The First World War also saw the publication of one of the first properly analytical histories of the Restoration navy to be written by a trained historian. A W Tedder’s The Navy of the Restoration was published in 1916, and remains a reasonable introduction to the events of the period 1660-67; in particular, Tedder’s use of a wide range of often very obscure contemporary sources, written in several different languages, is exemplary, and an object lesson to students of naval history to this day. Tedder was actually quite an important influence on my own work. His was one of the first books I perused in the naval library at Plymouth, where I’d sometimes spend dreary Saturdays in 1980-81 reading about the Restoration navy, and where the idea of studying for a doctorate on the subject first came to mind. But by the time the book was published, Arthur Tedder had rather more pressing matters on his mind than the state of victualling during the second Dutch war: newly commissioned a captain in the Royal Flying Corps, he was fighting in dogfights over the Western Front. He never returned to naval history, but went on to rather greater things. By 1944, he was an Air Chief Marshal and the Deputy Supreme Commander of allied forces under Dwight D Eisenhower; he died in 1967, the first Baron Tedder.

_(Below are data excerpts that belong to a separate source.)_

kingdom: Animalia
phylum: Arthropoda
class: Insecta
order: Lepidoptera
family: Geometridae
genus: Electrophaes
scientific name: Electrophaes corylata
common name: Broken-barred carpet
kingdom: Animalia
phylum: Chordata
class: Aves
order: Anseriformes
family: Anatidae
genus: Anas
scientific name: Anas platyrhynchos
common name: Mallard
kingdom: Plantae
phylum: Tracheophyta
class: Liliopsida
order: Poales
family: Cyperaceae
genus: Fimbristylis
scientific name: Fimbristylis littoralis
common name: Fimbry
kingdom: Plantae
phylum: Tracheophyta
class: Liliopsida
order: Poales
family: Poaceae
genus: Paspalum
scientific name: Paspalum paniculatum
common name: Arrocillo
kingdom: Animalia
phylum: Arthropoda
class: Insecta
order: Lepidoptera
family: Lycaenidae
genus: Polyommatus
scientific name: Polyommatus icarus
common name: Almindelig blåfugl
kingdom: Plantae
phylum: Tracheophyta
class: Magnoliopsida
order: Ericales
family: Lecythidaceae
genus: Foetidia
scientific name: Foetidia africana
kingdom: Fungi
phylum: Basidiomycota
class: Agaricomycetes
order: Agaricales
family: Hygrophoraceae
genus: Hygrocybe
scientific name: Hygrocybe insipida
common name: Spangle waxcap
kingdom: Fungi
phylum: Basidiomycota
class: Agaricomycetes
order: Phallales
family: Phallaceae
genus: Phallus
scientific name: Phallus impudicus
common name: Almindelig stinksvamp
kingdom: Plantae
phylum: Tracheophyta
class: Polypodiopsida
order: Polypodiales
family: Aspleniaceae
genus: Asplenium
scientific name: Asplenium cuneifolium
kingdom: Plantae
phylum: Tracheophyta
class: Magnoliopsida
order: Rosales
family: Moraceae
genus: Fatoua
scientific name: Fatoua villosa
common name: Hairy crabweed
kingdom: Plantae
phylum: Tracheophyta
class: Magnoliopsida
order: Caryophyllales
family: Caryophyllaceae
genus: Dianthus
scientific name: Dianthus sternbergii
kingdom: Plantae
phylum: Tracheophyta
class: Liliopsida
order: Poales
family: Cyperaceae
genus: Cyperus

Finally, and perhaps surprisingly, the Dutch viewpoint on the connections between the history of the Anglo-Dutch wars and the First World War sometimes appeared in print in Britain during the latter conflict. On 14 October 1914, for instance, The Times published the poem The Dutchman’s Greeting by one A J Barnouw of The Hague, which played to a highly sentimentalised notion of shared seafaring heritage and mutual respect:
England, there was a time when the Mijnheers
Did rule the waves, and Holland sent her fleet
In honourable war the foe to meet
Whose growing sea-power was a threat to theirs.
Then were the might days of those great heirs
Of glory, great in victory and defeat:
De Ruyter, Tromp, Blake, Deane, the sea’s elite,
To whose high deeds each country record bears.
The war is now with mightier foes than we,
But not with them shall thine old rival side
In feelings nor in deeds, whate’er betide,
For we in Holland recognise in thee
The champion of our nation’s dearest pride,
Dearer than wealth and power, sweet Liberty.
In November 1915, J C Van der Veer, the London correspondent of the Amsterdam Telegraaf, filed a story about a visit to the Grand Fleet, which was circulated by the Press Association and printed in many British papers. Memories of shared heritage came to the fore once again, even in his conversations with the commander-in-chief:
Sir John Jellicoe can…cruise around the North Sea with a broom at the mast of his flagship, as did our Tromp, of whose heroic deeds the above-mentioned admiral reminded me good-humouredly. It seems to me that the British naval officers still today respect our naval heroes Tromp and De Ruyter.
Is that strange? The famous traditions of the former British fleet have gone over to the British. The latter rules the sea today… And when the British destroyer conducted me through long lines of warships, passing out of sight on either hand, I thought involuntarily how proud our great sea-hero would have been of the command of such a mighty fleet.